[START OF Materials provided]

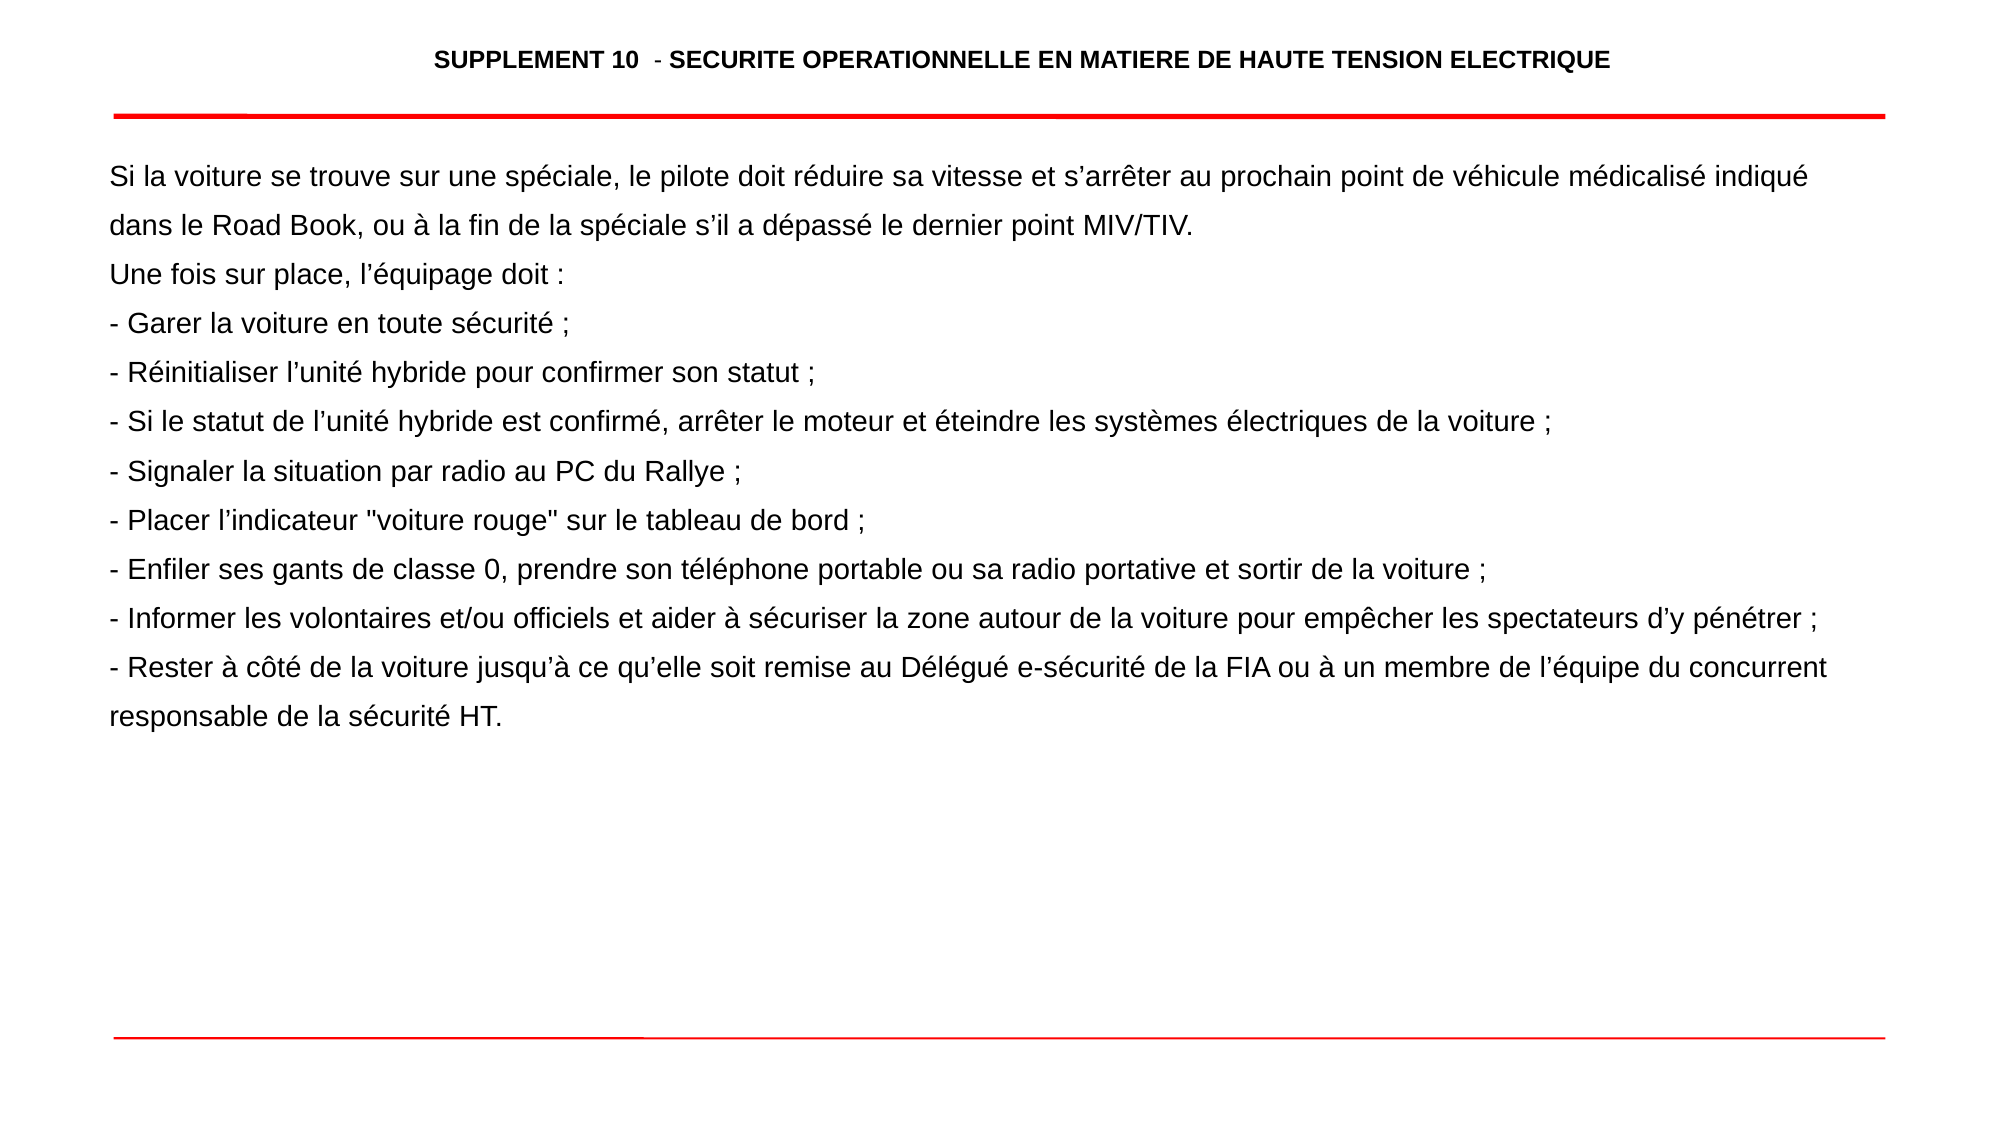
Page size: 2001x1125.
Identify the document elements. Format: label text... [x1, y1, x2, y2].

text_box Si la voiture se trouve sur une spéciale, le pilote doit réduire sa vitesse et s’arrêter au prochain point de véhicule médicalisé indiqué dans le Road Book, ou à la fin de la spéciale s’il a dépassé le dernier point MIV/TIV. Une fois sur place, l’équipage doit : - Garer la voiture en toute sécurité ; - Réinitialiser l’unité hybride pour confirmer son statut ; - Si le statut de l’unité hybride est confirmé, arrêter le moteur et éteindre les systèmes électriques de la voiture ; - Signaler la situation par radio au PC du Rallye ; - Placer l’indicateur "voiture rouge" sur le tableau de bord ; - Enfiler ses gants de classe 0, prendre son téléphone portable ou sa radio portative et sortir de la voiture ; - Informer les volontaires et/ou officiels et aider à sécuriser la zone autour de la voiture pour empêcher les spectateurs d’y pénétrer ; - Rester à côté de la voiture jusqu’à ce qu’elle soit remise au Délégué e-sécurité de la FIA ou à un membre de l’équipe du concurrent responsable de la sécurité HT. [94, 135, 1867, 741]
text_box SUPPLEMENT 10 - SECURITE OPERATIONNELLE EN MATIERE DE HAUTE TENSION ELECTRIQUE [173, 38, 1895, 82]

[END OF Materials provided]
[START OF Materials provided]

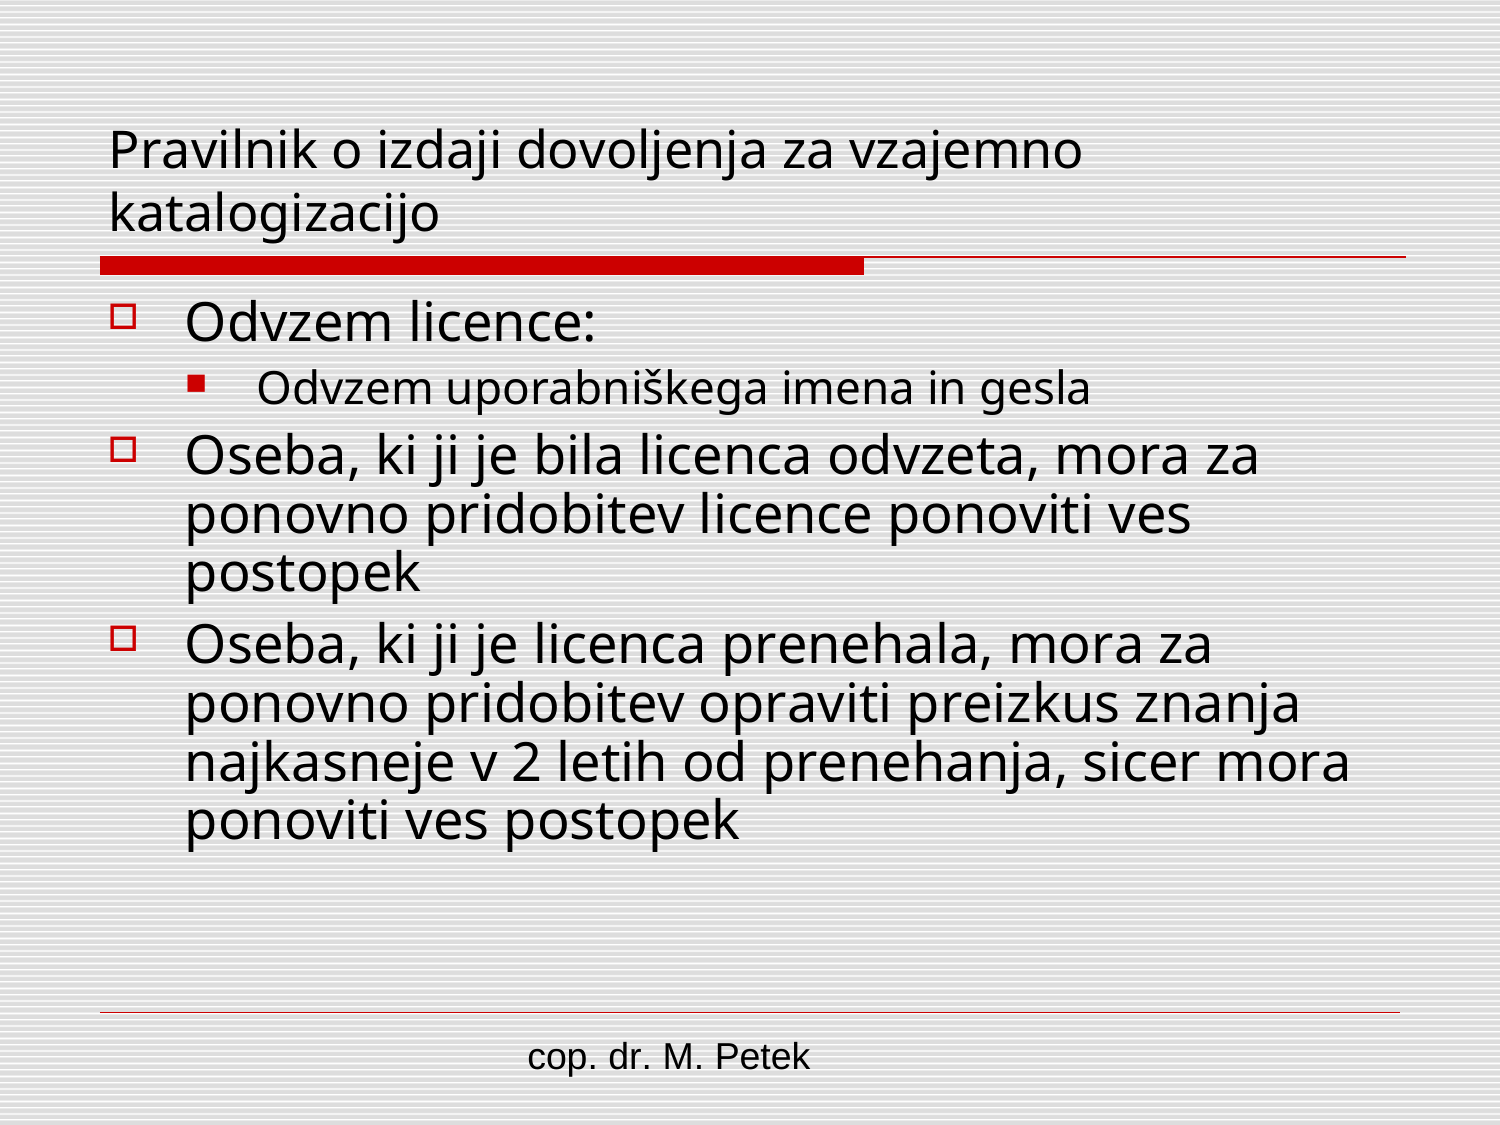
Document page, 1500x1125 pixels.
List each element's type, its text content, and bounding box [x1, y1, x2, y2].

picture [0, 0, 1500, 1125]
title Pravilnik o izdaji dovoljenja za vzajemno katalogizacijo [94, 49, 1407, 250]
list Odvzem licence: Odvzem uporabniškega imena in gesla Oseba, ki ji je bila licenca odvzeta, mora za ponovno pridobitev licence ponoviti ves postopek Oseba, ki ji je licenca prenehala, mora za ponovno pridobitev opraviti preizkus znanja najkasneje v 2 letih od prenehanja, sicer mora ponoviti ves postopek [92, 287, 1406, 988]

[END OF Materials provided]

* Aim
How many lines in the entries above contain the string "elements", with case counting? Reply with the number alone.

* Exercise solution
1